There are some issues with the viewer that limit what features of the app that you can use properly. OpenGL for instance, which many games use to display 3D graphics, does not display properly yet. Chris says that they’re working on getting as many features of the apps that they preview working as possible so that the experience is accurate.

“We wanted to give [users] the same experience on-device on the web that way [they] have a really good judge of how it’s going to be once it’s on the App Store.”

You may notice that in a somewhat ironic move, the viewer above uses Adobe’s Flash Player instead of pure HTML. I asked Chris about this choice and he said that they actually started building the viewer in HTML5 but, after they had difficulty implementing access to functions that the viewer would need to simulate a native iOS environment, they decided on the Flash wrapper as the most practical solution.

“We’re hoping that will make it easier to take advantage of hardware features,” said Chris, “It made more sense to do it this way and get it out the door now rather than wait weeks and weeks to do it in HTML5.”

The goal is to make Pieceable simple enough to use that small business owners who have put up a blog or have done some simple web publishing can probably build their own app. Then the staff at Pieceable submit the app to the App Store directly or compile the app and deliver it, allowing the user to submit themselves.

Chris said that agencies creating white label apps to distribute to their clients are also something that they’ve been in discussions about. One of their early partners is Chompon, a group buying network that publishers can use to create their own web and mobile apps.

Both Chris and Fred have been working on Pieceable for some time now but he credits their current home at i/o Ventures, an early stage startup incubator based in San Francisco that Pieceable has been with for about a month, with helping them to finally get the Viewer out there in the public and to work towards launching the Pieceable builder soon.

“We’re so excited that we picked their offer over another one. It’s part cafe, part co-working space, there are always cute girls coming in and out… and almost around the clock mentorship,” Chris said. “There have been times where I’ve pinged Paul [Bragiel, a partner at i/o Ventures] at 4am and he shot back right away.

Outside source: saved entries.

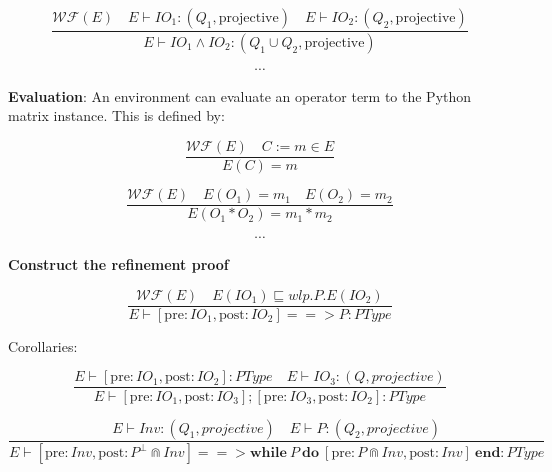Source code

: \documentclass{article}
\begin{document}
$$
\frac{\mathcal{WF}(E)\quad E \vdash IO_1 : (Q_1, \text{projective}) \quad E \vdash IO_2 : (Q_2, \text{projective})}{E \vdash IO_1 \wedge IO_2 : (Q_1 \cup Q_2, \text{projective})}
$$

$$
\cdots
$$

\textbf{Evaluation}: An environment can evaluate an operator term to the Python matrix instance. This is defined by:

$$
\frac{\mathcal{WF}(E)\quad C:=m \in E}{E(C) = m}
$$

$$
\frac{\mathcal{WF}(E)\quad E(O_1) = m_1\quad E(O_2) = m_2 }{E(O_1 * O_2) = m_1 * m_2}
$$

$$
\cdots
$$

\textbf{Construct the refinement proof}

$$
\frac{\mathcal{WF}(E)\quad E(IO_1) \sqsubseteq wlp.P.E(IO_2)}{E \vdash [\mathrm{pre} : IO_1, \mathrm{post} : IO_2] ==> P : PType}
$$

Corollaries:

$$
\frac{E \vdash [\mathrm{pre} : IO_1, \mathrm{post} : IO_2]:PType \quad E \vdash IO_3 : (Q, projective)}{E \vdash [\mathrm{pre} : IO_1, \mathrm{post} : IO_3]; [\mathrm{pre} : IO_3, \mathrm{post} : IO_2] : PType}
$$

$$
\frac{E \vdash Inv : (Q_1, projective) \quad E \vdash P : (Q_2, projective)}{E \vdash [\mathrm{pre} : Inv, \mathrm{post} : P^\perp \Cap Inv]==> \mathbf{while}\ P\ \mathbf{do}\ [\mathrm{pre} : P \Cap Inv, \mathrm{post} : Inv]\ \mathbf{end} : PType }
$$
\end{document}
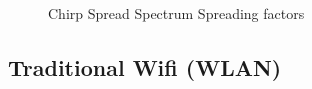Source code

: \documentclass[sigplan,screen,nonacm]{acmart}
\begin{document}
\begin{figure}[htbp]
  \centering
  \caption{Chirp Spread Spectrum Spreading factors\cite{ghoslya2017lora}}
  \label{fig:Chirp}
\end{figure}

\subsection{Traditional Wifi (WLAN)}
\label{subsec:Traditional Wifi (WLAN)}
\end{document}
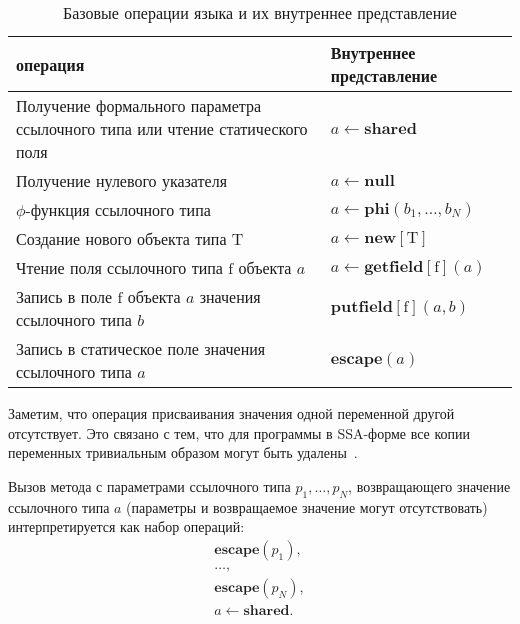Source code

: \documentclass[14pt,titlepage,draft]{extarticle}
\newcommand{\java}{\eng{Java}\xspace}
\let\mathphi\phi
\renewcommand{\phi}{\ensuremath{\mathphi}}
\newcommand{\type}[1]{\mathrm{#1}}
\newcommand{\field}[1]{\mathrm{#1}}
\newcommand{\op}[1]{\mathbf{#1}}
\begin{document}
    \begin{table}[htb]
      \centering

      \begin{tabular}{|p{}|p{}|}\hline
        \textbf{\java операция} &
          \textbf{Внутреннее представление}\\ \hline

        Получение формального параметра ссылочного типа или
        чтение статического поля
        & $a \gets \op{shared}$
        \\ \hline

        Получение нулевого указателя
        & $a \gets \op{null}$
        \\ \hline

        \phi-функция ссылочного типа
        & $a \gets \op{phi}(b_1, \ldots, b_N)$
        \\ \hline

        Создание нового объекта типа $\type{T}$
        & $a \gets \op{new}[\type{T}]$
        \\ \hline

        Чтение поля ссылочного типа $\field{f}$ объекта $a$
        & $a \gets \op{getfield}[\field{f}](a)$
        \\ \hline

        Запись в поле $\field{f}$ объекта $a$ значения ссылочного типа $b$
        & $\op{putfield}[\field{f}](a, b)$
        \\ \hline

        Запись в статическое поле значения ссылочного типа $a$
        & $\op{escape}(a)$
        \\ \hline

      \end{tabular}
      \caption{Базовые операции языка \java и их внутреннее представление}
      \label{tabular:basic_operations}
    \end{table}

    Заметим, что операция присваивания значения одной переменной другой
    отсутствует.
    Это связано с тем, что для программы в SSA-форме все копии переменных
    тривиальным образом могут быть удалены~\cite{ssa}.

    Вызов метода с параметрами ссылочного типа $p_1, \ldots, p_N$, возвращающего
    значение ссылочного типа $a$ (параметры и возвращаемое значение могут
    отсутствовать) интерпретируется как набор операций:
    \begin{gather*}
      \op{escape}(p_1), \\
      \ldots, \\
      \op{escape}(p_N), \\
      a \gets \op{shared}.
    \end{gather*}
\end{document}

It’s been phenomenal.”

The Pieceable Viewer is live now and they’re selling subscriptions that allow three viewers at a time to look at up to 5 different hosted apps for $30 a month or ten people at a time to see unlimited hosted applications for $60. There’s also a free option if you just want to send one person your app to check out.

The Pieceable app builder is still in the works but Chris and Fred are hoping to launch it soon and for a monthly fee that is just a fraction of the cost of a custom-built app.